Did China really overtake U.S as world's largest energy consumer? Looks like it

Last July, the Wall Street Journal reported that China had overtaken the U.S. to become the world's largest energy consumer. According to the WSJ, data gleaned from the Paris-based International Energy Agency (IEA) confirmed that China's energy consumption surpassed all other nations. The IEA's report showed that China had consumed 2.252 billion tons of oil equivalent in 2009 (a metric that's used to represent all forms of energy consumed, including crude oil, nuclear power, coal, natural gas and renewable sources. Think of it as mpge for a country). For the sake of comparison, the IEA claimed that the U.S. had burned through 2.170 billion tons of oil equivalent in 2009.

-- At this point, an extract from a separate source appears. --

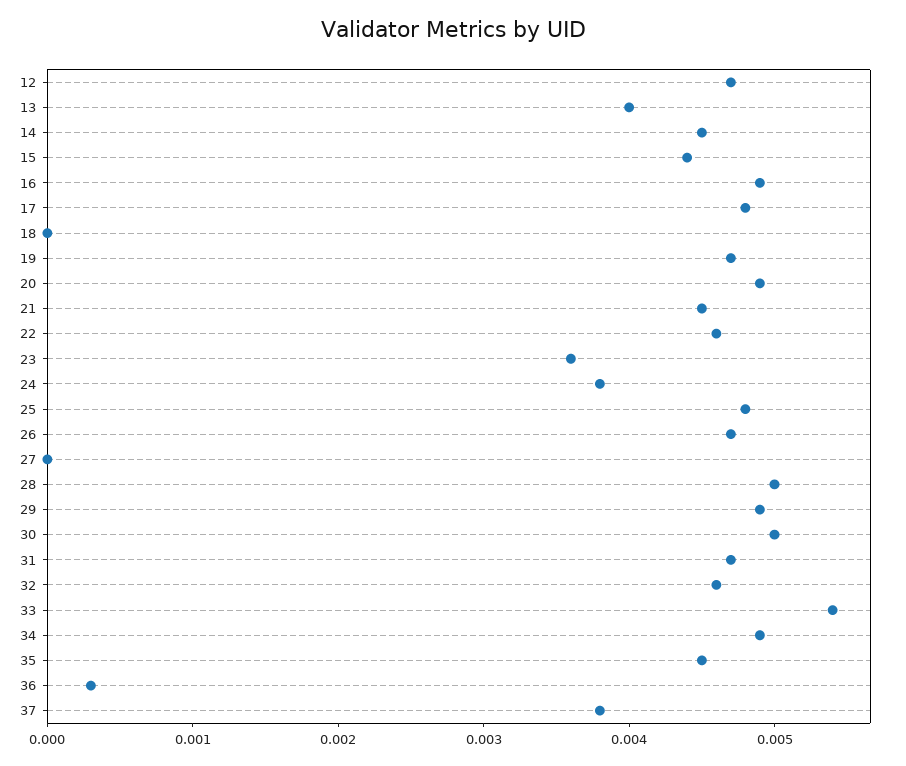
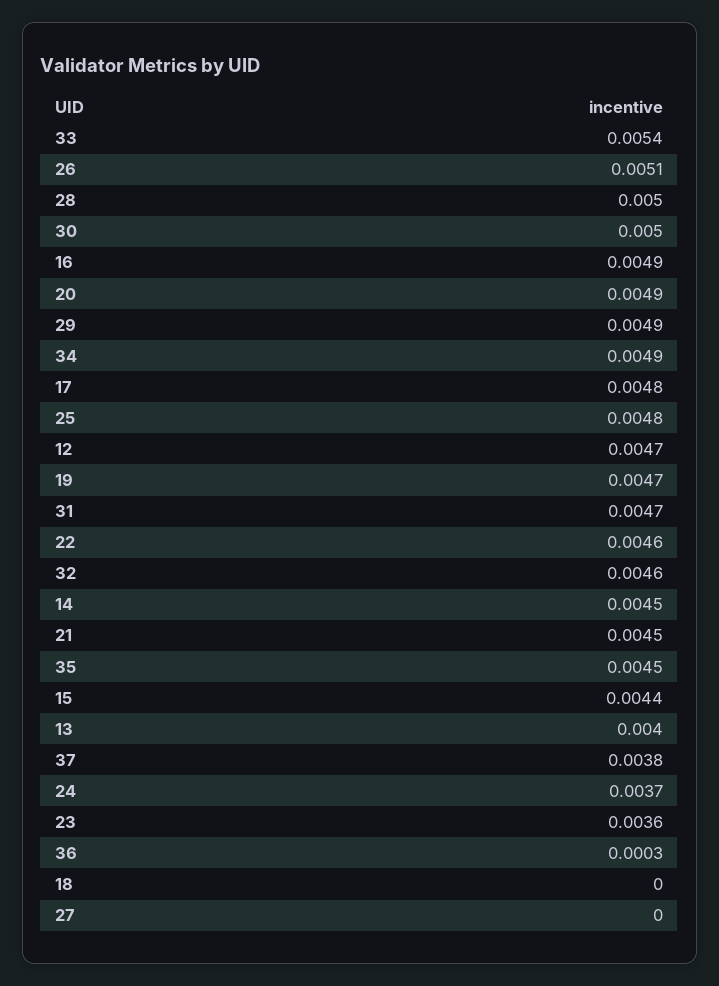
24: 0.0038 -> 0.0037
26: 0.0047 -> 0.0051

However, China immediately disputed the IEA's claim, but failed to offer sufficient data to prove that it was not the world's largest energy consumer. Now, there seems to be additional evidence suggesting that China leads way. According to data released by the General Administration of Customs of China Monday, China imported 239 million tons of oil in 2010. This is a 17.5 percent increase over its crude imports in 2009. Furthermore, China Business News indicates that the increase in imported oil reflects the nation's growing energy demand and reinforces the notion that China has overtaken the U.S. in the position of biggest energy consumer in the world.